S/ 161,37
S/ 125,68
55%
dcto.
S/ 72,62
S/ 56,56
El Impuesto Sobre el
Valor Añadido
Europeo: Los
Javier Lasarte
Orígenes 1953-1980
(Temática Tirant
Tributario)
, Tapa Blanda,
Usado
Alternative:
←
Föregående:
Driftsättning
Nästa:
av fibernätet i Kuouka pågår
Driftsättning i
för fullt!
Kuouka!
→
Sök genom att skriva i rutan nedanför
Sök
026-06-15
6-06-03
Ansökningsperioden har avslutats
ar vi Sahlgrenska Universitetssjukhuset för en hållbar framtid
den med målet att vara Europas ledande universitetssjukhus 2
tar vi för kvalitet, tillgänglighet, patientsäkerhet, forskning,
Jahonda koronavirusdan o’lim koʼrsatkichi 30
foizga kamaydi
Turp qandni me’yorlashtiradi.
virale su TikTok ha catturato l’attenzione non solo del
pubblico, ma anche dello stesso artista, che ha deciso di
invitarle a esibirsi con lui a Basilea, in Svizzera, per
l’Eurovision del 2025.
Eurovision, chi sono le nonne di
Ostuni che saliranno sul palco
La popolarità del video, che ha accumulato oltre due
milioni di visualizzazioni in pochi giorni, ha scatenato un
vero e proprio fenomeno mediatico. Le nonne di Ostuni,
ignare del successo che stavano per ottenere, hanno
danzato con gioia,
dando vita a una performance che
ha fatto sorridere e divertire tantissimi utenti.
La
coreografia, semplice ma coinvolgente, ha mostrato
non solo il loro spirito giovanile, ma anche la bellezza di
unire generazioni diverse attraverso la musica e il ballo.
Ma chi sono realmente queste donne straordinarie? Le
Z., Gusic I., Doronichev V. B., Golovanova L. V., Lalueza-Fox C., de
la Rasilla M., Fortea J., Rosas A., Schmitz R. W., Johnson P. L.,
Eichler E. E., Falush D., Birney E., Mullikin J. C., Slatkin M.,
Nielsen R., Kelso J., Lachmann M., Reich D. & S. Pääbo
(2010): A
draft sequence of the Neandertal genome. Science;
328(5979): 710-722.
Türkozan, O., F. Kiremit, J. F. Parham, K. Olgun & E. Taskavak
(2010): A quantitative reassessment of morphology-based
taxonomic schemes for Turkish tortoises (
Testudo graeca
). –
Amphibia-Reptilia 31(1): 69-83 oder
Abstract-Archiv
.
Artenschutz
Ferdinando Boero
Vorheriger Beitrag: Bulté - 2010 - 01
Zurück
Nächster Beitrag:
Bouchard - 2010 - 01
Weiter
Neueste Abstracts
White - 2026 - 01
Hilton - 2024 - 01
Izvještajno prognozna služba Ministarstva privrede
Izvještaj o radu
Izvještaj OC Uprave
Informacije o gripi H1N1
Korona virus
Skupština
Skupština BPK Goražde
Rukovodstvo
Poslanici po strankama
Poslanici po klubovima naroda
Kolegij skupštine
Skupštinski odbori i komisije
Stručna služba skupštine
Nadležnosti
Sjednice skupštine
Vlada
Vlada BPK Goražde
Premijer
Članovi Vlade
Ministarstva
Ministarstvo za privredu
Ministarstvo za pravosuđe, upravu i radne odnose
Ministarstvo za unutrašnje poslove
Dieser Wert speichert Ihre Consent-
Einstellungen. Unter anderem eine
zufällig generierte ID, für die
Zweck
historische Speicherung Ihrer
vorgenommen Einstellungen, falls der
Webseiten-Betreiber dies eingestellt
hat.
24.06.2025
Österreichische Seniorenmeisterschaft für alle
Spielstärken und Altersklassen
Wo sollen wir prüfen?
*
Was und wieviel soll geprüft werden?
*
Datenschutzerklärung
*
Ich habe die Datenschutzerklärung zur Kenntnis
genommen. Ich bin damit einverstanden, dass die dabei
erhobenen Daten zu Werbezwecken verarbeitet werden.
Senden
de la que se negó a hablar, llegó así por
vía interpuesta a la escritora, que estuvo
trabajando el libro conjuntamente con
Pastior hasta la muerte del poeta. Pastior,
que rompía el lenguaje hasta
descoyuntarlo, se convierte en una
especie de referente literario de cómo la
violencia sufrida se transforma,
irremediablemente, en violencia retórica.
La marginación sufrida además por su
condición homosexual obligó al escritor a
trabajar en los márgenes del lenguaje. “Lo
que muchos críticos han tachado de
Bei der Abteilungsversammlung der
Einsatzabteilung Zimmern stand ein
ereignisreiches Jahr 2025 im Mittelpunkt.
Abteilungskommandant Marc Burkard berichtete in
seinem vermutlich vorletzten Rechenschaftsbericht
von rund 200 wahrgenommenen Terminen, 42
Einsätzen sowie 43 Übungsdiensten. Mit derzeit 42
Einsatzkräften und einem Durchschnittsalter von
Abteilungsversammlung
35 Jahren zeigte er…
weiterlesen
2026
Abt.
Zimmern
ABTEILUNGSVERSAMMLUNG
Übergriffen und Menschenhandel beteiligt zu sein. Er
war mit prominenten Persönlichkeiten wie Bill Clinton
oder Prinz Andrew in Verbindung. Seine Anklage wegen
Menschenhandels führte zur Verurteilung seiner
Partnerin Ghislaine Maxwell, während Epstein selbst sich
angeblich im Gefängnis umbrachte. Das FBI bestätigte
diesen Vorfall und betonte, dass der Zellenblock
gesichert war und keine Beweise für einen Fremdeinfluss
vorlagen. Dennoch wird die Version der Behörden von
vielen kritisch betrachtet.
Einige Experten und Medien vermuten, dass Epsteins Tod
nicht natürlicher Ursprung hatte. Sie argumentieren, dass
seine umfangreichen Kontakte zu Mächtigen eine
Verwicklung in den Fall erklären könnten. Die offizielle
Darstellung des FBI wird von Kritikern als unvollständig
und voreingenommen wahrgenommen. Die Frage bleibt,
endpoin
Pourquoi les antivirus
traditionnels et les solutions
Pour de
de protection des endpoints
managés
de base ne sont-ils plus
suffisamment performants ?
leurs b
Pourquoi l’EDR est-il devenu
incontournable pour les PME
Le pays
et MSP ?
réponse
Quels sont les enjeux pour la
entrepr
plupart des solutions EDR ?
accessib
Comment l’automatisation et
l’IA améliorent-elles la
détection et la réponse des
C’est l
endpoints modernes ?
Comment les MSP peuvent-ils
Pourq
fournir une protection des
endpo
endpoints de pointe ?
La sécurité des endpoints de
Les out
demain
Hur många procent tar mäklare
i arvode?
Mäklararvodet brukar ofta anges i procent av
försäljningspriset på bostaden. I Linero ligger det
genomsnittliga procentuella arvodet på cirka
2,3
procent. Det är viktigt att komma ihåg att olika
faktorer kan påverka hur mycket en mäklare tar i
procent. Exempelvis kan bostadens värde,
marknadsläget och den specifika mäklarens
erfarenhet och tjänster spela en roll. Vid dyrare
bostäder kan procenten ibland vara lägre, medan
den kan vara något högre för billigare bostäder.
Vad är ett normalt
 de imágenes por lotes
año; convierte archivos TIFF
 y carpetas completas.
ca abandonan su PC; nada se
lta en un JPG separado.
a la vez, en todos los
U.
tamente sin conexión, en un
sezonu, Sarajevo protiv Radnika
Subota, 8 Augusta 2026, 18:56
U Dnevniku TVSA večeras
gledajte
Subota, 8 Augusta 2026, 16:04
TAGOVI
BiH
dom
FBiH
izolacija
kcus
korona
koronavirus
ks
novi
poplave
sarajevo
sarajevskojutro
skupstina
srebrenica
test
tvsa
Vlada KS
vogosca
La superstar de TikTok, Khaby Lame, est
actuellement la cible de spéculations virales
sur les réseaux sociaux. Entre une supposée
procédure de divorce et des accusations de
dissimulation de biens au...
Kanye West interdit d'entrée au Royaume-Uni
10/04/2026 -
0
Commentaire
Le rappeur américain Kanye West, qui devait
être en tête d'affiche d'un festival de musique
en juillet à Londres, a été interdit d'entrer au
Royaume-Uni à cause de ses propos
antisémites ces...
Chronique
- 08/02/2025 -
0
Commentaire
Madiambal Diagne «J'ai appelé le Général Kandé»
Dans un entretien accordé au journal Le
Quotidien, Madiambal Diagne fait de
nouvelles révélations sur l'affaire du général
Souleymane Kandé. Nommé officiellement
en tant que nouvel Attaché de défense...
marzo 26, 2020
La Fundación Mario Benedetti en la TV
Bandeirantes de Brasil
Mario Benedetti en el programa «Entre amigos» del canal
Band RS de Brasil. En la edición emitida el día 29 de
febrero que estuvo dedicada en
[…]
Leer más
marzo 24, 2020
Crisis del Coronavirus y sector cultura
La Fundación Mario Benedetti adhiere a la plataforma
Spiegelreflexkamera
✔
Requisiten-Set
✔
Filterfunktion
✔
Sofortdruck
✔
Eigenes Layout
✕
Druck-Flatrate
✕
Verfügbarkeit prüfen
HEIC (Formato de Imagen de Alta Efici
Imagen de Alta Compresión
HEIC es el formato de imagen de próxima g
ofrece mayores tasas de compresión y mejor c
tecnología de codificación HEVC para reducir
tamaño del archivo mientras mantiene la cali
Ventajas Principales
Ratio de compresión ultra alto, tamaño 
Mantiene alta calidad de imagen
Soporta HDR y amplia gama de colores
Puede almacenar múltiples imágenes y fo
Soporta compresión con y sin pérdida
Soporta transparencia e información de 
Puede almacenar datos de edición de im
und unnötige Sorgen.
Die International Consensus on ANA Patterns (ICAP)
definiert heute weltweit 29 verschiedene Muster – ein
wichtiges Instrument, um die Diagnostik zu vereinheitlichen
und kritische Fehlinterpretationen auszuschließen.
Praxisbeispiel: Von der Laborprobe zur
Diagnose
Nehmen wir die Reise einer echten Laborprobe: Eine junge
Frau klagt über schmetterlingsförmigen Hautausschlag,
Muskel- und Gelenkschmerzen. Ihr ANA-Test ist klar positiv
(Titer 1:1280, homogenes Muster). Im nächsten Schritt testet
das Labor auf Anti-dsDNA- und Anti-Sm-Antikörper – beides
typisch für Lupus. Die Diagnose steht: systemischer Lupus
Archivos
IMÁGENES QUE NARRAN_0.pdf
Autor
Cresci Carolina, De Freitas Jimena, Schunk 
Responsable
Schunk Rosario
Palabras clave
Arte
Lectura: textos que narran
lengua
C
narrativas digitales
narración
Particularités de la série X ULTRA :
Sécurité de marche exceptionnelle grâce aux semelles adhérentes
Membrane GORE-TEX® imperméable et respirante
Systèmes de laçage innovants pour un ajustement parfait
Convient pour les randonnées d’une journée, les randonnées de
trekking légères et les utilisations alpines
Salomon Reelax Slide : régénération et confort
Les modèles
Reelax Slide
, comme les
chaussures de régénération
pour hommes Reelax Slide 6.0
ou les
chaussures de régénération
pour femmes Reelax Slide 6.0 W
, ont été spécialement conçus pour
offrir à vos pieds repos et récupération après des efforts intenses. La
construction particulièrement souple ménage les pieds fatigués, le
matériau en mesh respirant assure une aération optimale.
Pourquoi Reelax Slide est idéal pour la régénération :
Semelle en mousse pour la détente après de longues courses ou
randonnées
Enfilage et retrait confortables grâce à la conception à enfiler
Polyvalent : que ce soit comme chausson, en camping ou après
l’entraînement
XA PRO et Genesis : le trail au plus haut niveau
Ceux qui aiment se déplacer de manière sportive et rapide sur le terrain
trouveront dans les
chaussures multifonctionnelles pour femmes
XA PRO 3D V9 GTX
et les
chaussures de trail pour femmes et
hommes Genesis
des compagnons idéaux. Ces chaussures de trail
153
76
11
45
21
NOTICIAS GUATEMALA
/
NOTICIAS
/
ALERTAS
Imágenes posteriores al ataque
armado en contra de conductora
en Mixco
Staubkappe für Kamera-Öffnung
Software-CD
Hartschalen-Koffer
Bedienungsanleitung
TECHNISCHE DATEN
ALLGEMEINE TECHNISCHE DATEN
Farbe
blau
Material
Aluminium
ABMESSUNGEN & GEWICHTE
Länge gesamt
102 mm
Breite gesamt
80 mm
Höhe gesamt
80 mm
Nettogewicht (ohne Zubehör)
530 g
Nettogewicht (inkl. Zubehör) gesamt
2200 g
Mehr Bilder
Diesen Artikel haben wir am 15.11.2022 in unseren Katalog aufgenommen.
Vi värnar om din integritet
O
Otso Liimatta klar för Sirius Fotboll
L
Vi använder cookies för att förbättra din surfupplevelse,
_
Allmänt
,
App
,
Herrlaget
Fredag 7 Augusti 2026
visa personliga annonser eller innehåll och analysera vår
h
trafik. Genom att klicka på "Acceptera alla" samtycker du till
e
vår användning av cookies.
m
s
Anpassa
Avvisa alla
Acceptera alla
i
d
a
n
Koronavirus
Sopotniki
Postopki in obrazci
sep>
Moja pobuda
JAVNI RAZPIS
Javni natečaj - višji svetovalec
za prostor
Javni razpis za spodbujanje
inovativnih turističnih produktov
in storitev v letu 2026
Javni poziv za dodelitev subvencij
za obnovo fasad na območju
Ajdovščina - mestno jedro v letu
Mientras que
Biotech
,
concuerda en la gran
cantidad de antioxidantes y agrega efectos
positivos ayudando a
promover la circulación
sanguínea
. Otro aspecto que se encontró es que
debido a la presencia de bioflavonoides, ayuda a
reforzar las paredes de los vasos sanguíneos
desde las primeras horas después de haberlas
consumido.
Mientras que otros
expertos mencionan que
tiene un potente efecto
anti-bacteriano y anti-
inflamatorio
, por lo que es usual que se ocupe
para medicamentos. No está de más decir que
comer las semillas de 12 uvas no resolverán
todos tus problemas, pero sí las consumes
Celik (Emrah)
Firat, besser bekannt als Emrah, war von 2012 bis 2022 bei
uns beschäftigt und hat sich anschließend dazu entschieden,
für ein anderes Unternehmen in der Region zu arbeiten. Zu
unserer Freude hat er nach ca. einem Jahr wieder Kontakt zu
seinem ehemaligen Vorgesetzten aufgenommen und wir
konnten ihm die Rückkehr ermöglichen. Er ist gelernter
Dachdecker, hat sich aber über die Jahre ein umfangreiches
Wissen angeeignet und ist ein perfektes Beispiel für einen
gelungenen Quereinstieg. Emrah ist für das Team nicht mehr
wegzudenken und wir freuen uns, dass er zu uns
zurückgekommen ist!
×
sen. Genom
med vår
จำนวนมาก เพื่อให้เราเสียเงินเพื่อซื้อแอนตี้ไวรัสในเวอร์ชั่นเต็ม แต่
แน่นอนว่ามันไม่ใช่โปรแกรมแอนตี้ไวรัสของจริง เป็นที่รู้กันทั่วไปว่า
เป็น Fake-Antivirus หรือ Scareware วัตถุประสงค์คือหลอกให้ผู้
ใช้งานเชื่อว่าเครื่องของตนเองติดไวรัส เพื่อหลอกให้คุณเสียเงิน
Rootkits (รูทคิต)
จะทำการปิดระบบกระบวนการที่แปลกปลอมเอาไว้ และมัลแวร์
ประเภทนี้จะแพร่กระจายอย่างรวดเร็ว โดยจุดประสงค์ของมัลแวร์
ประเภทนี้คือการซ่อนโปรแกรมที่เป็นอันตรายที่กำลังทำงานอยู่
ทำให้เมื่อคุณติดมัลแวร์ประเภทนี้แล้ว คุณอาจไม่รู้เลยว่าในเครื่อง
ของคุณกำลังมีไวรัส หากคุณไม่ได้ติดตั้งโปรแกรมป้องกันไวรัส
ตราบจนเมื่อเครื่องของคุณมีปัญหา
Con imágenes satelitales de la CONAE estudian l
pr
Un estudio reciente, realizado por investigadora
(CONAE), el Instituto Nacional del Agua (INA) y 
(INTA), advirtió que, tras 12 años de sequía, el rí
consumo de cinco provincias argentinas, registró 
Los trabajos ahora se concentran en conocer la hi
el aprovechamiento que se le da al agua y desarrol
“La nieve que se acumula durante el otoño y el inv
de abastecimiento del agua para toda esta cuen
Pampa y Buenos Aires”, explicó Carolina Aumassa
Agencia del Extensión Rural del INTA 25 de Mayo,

• Description of the task
Reading through the records above, report each line in which the string "Beitrag" is found.

• Solution to this exercise
Vorheriger Beitrag: Bulté - 2010 - 01
Nächster Beitrag:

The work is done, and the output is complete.